In a pioneering move, Rhode Island has become the first state to implement a statewide cybersecurity initiative focused on safeguarding K-12 schools from increasing ransomware threats. This initiative was announced by the White House on Monday.

The new Protective Domain Name Service (PDNS) will offer critical cybersecurity protections to approximately 136,000 students across 64 school districts in Rhode Island. This service will effectively block access to harmful websites and other risky online environments. The objective is to preemptively intercept cyberattacks by providing districts with a funded third-party service that is cost-free, avoids complex requirements, and eliminates the need for disruptive interventions.

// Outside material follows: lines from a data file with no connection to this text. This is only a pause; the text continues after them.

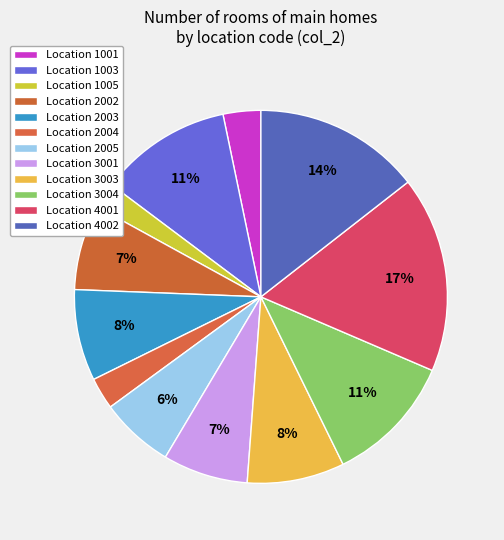

Count the number of slices in the pie.

12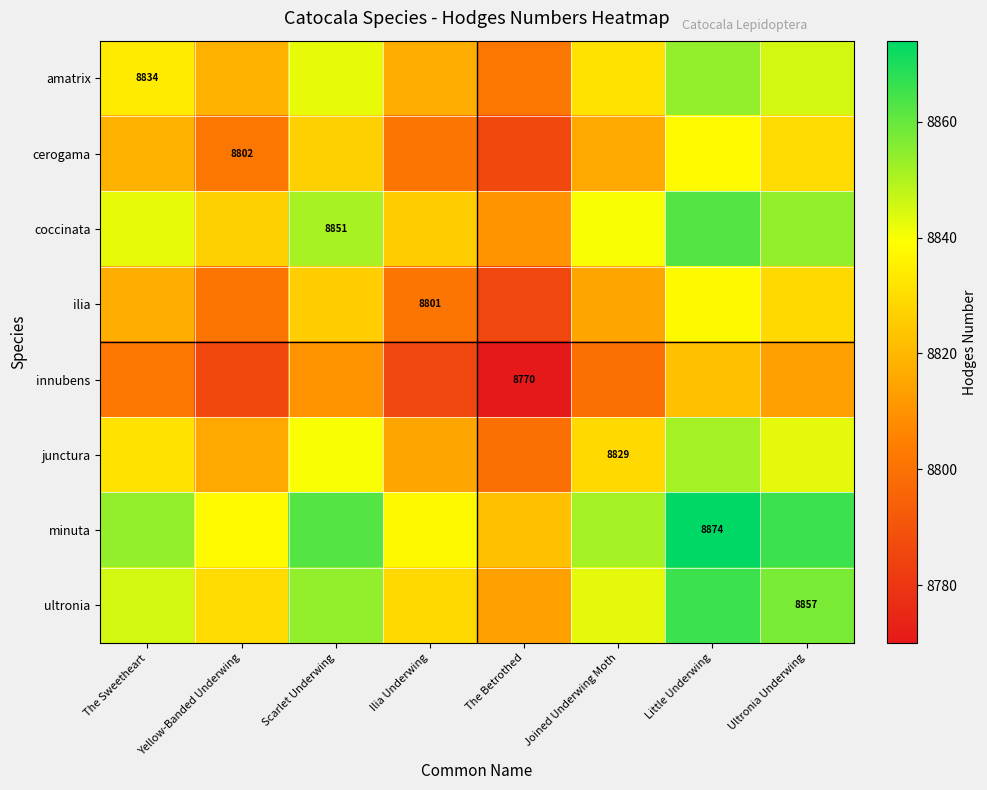

True or false: innubens has a value of 8770.0 at The Betrothed.

True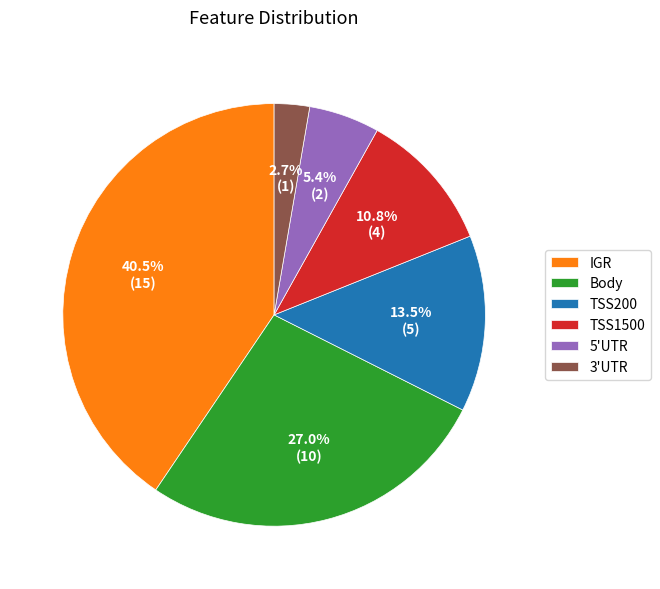

What is the smallest slice in the pie chart?

3'UTR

This announcement comes amid a rising wave of cyberattacks targeting educational institutions throughout the United States. Many schools face overwhelming threats from foreign adversaries, which exploit resource limitations and often inadequate cybersecurity measures. Experts have noted that hackers are increasingly employing sophisticated tactics, including impersonating legitimate businesses to gain trust and access sensitive information such as students’ health and financial records.

According to White House National Cyber Director Harry Coker, “For too long, our schools have been up against determined ransomware gangs, skilled cybercriminals, and well-funded nation-state actors jeopardizing the data and safety of students.” Following the Rhode Island Department of Education’s formal agreement to implement the PDNS by June 30, 2025, Coker emphasized the necessity of these measures.

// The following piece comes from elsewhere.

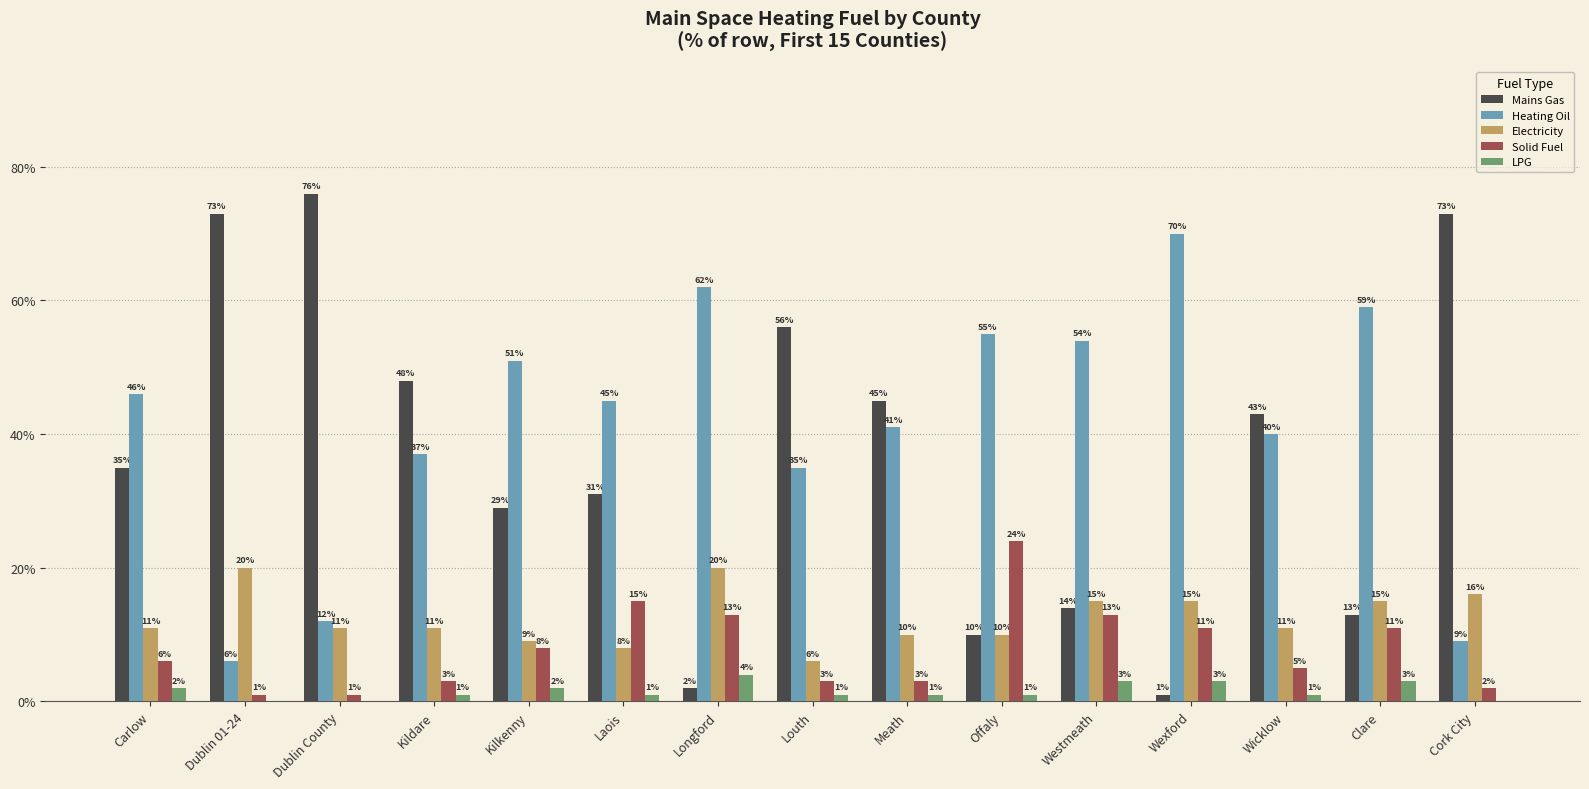

Which series has the largest total across all categories?

Heating Oil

In addition to immediate cybersecurity improvements, the state has committed to promoting cybersecurity awareness and training. This initiative will involve professional development programs and informational campaigns aimed at educators, administrators, staff, and students, thereby enhancing the overall security posture of educational institutions and protecting against unauthorized access and cyber threats.

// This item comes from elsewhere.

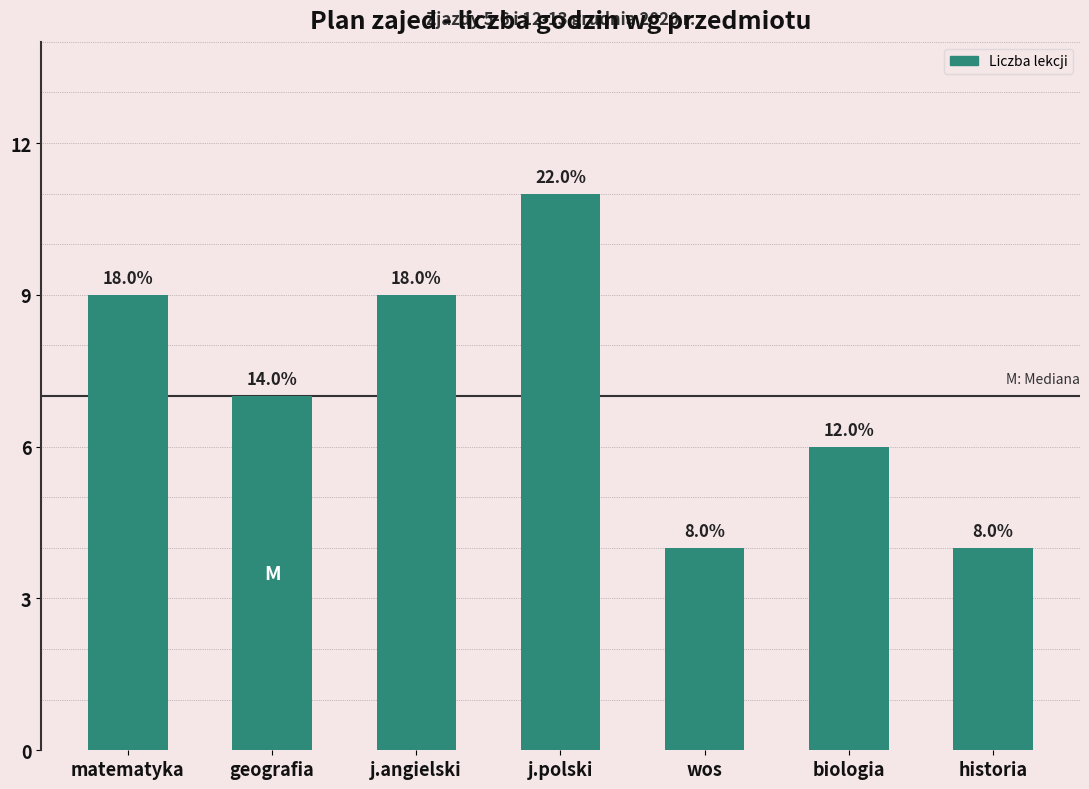

Are the bars horizontal?

No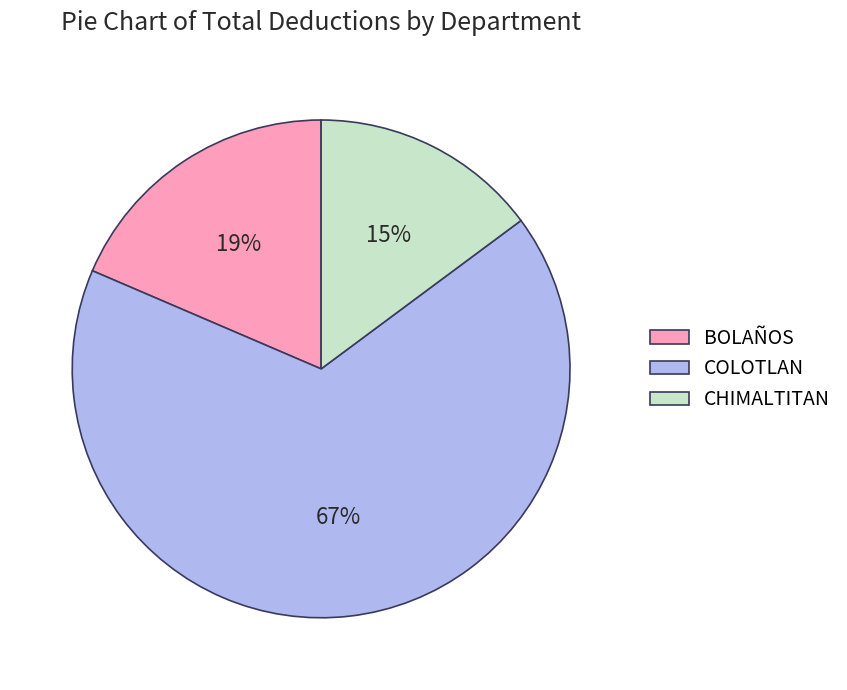

True or false: CHIMALTITAN accounts for 28% of the total.

False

Responding to increasing vulnerabilities, the Cybersecurity and Infrastructure Security Agency (CISA) has urged K-12 schools to establish multidisciplinary threat assessment teams. These teams are vital for managing various cybersecurity liabilities and responding to potential threats of violence. CISA has also released a novel toolkit, intended as a valuable resource for school systems in navigating the evolving landscape of cybersecurity challenges.

Governor Dan McKee noted that Rhode Island is spearheading a comprehensive effort to ensure all local education agencies adopt straightforward yet effective cybersecurity strategies, particularly significant given the average of five cyber incidents reported by school districts each week according to the Education Department.